A few of those overlooked by the Times in 2017 were civil rights activist Edith Savage-Jennings, 93, an influential NAACP member and friend of Martin Luther King Jr. who “helped integrate a school in Mississippi and struck up a friendship with first lady Eleanor Roosevelt” and Betty Bone Schiess, 94, who first made the Times’s pages in 1974 as one of two women who got in trouble for being ordained as Episcopalian priests “in defiance of church laws.” There was also Gloria Johnson-Powell, whose family recognized that as the first black woman to become a tenured professor at Harvard Medical School, among many other achievements, she deserved an obituary in the New York Times — so they bought a paid notice that went up on the site for a day. The obituaries desk ignored her death, even though the paper’s beloved Pulitzer Prize-winning reporter David Halberstam had written of Johnson-Powell’s profound activism in Nashville during the civil rights movement in his book “The Children.”

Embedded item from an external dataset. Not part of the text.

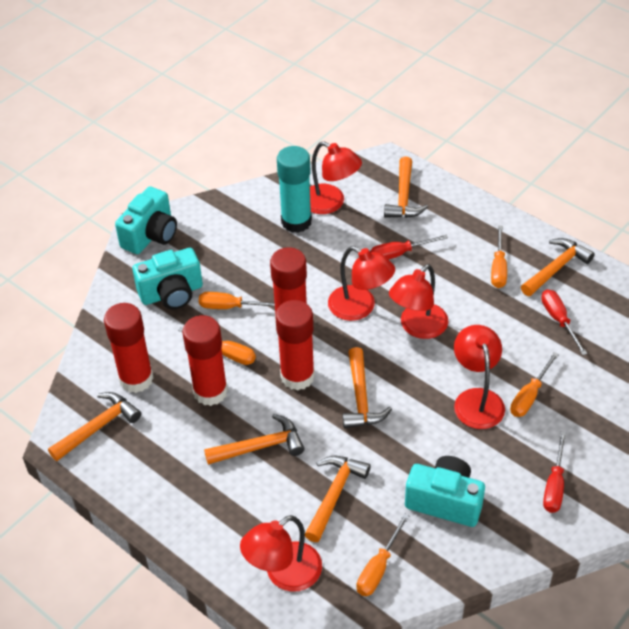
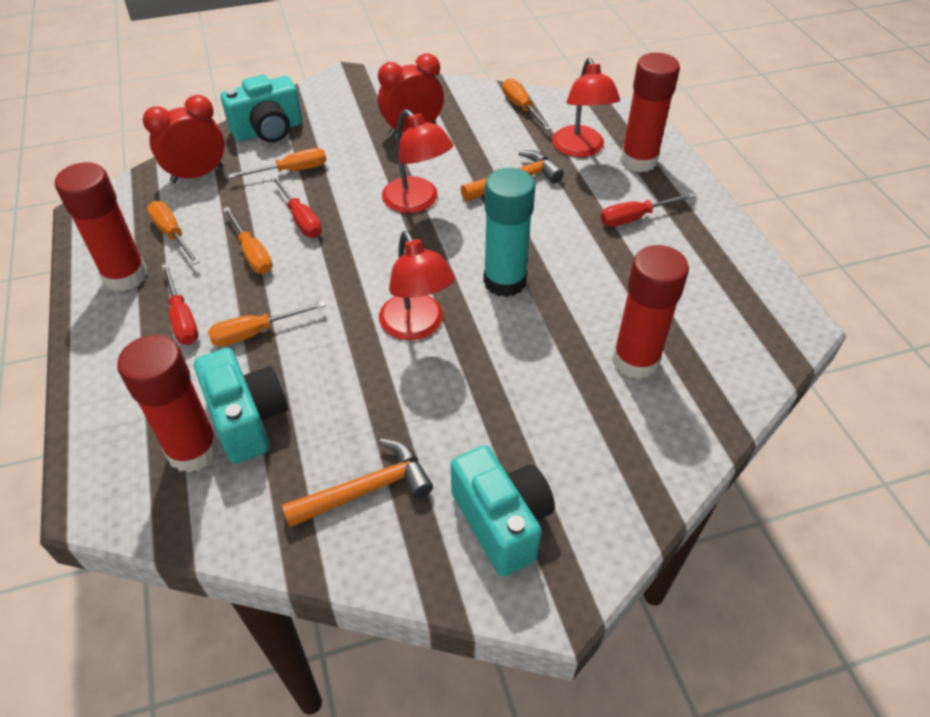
orange hammer: 6 -> 2
red clock: 0 -> 2
red lamp: 5 -> 3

That’s not the only way in which Fox and McDonald’s references to historic constraints, while artful, fail to explain the persistent lack of gender parity in Times obits. It’s clear that there have long been at least two ways onto the Times obits page: be very important or be very whimsical or unusual. There was the white man who played bass guitar on “Rock Around the Clock,” for instance, or the white man known as the grandfather of American cheerleading, or the white man who was a skilled matchmaker at a Catskills hotel.
While those obits may be pleasurable reads, they seem to have arisen from a different definition of “news judgment” than the one that supposedly led the Times to leave out so many women and people of color. Venida Browder, Kalief’s mother, did not slap a bass 50 years ago or invent the pom-pom or set up dates for horny vacationers. She died advocating against a system that laid waste to her son’s life, and the lives of so many other people of color.
McDonald expressed surprise and regret upon learning that the Times had missed Browder’s death, saying it “may have fallen through the cracks.”
“That’s exactly the kind of obit we would want to do now,” McDonald said. “She would have been worthy, so I’m sorry we didn’t.”